Based in San Rafael, Calif., BioMarin focuses on rare diseases. It recently updated positive data about its valoctocogene roxaparvovec gene therapy for severe hemophilia at the American Society of Hemophilia meeting. Lamotta points out that any company that shows progress in hemophilia is going to be a takeover target these days, and BioMarin is one of the leaders. It’s also a powerhouse in the lucrative rare-diseases market. Karen Andersen, an analyst with Morningstar, recently wrote in a note, “BioMarin offers the greatest growth potential … the company’s strong entrenchment in rare disease drug development should lead to strong pricing power and higher valuation in the stock price.”
Bristol-Myers has been the target of numerous acquisition rumors this year. Whoever did buy it would have to have deep pockets, with most speculation revolving around Pfizer as a potential suitor. The two companies already have a partnership for Eliquis (Apixaban), which is projected to bring in $6 billion in 2018. And Bristol-Myers Squibb has Opdivo, one of the top checkpoint inhibitors on the market.
Headquartered in Wilmington, Delaware, Incyte has been rumored to be a hot takeover target for several years. The primary reason is because of Jakafi (ruxolitinib), its cancer treatment for polycythemia vera, myelofibrosis, and post-essential thrombocythemia MF. Lamotta writes, “Incyte has made itself one of the hottest companies in immuno-oncology—partly by standing on the shoulders of giants. Instead of focusing on oncologics that target PD-1/L1, one of the company’s lead pipeline drugs is the IDO-1 inhibitor epocadostat. The drug is thought to boost the potential of checkpoint inhibitors. So Incyte has hedged its bets and is testing the drug with both of the market-leading drugs in the space, Merck & Co.’s Keytruda (pembrolizumab) and Bristol-Myers Squibb Co.’s Opdivo (involumab)—making epacadostat an incredibly valuable asset.”
Based in West Conshohocken, Penn., Madrigal focuses on cardio-metabolic and fatty liver diseases.
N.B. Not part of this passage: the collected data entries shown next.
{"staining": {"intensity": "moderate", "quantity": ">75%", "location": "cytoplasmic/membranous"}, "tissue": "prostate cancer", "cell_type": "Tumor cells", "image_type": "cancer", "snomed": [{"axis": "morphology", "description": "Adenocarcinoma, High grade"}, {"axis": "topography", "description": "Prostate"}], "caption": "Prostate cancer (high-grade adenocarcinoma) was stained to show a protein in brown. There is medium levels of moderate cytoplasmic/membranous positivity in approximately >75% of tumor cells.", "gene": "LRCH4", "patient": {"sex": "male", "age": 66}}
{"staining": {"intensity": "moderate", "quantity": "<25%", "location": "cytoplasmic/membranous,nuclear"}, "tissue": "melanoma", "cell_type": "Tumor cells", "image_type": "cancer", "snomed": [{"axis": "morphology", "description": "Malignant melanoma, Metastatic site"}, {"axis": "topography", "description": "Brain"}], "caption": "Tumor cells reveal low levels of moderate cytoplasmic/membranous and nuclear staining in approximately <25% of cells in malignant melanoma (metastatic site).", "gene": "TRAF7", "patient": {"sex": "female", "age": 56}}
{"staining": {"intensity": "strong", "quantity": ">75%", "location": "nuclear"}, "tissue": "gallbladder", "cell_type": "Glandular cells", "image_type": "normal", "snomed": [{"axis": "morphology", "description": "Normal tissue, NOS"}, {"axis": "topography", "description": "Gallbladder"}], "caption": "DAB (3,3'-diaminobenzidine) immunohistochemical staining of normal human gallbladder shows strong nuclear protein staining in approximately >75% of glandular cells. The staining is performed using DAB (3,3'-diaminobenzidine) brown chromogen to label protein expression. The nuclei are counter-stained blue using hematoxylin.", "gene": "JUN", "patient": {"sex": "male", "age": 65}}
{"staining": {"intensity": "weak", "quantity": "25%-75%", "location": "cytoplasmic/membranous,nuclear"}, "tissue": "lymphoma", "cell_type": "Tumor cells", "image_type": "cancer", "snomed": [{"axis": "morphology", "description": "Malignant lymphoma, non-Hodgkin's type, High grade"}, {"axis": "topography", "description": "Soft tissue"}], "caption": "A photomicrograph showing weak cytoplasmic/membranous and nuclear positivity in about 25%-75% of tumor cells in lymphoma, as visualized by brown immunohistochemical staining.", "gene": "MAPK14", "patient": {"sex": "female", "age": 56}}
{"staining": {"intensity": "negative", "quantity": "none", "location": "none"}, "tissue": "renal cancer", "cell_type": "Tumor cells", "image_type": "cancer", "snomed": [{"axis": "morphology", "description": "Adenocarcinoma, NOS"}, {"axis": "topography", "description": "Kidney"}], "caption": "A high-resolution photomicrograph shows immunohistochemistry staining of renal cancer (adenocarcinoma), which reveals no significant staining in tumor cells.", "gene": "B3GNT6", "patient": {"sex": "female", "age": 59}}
Its lead product candidate is MGL-3196 for non-alcoholic steatohepatitis (NASH) and familial dyslipidemias/hypercholesterolemias. It recently provided positive data for a mid-stage trial in NASH, which has no current therapies. A number of companies are turning their attention towards NASH, with Allergan, Gilead Sciences and Novo Nordisk at the top of the list. Any one of them might view Madrigal as yet another shot on goal for the NASH market.
Located in Philadelphia, Spark is a gene therapy company making headway in the hemophilia arena. It is currently expecting the FDA to approve its therapy, Luxterna, for biallelic RPE65-mediated inherited retinal disease (IRD). It is partnered with Pfizer on its product for hemophilia. Lamotta writes, “Acquirers have been taking the ‘wait and see’ approach. Many companies are interested in the gene therapy space but have been holding off until data has shown the technology is mature enough to pan out. An approval for Spark’s blindness treatment Luxturna will likely get that ball rolling—especially if Spark chooses a savvy pricing strategy.”
Based in Rockville, Maryland, Sucampo announced in September that the FDA had accepted its filing for a supplemental New Drug Application (sNDA) for lubiprostone (Amitiza) for pediatric functional constipation. Earlier the same week, the company had announced positive Phase III data of the drug in adults with chronic idiopathic constipation (CIC). The company has a market cap of about $724 million and already has deals with generic drugmakers to slow competition for Amitiza. It has two compounds for rare diseases in its pipeline with data readouts expected in 2018.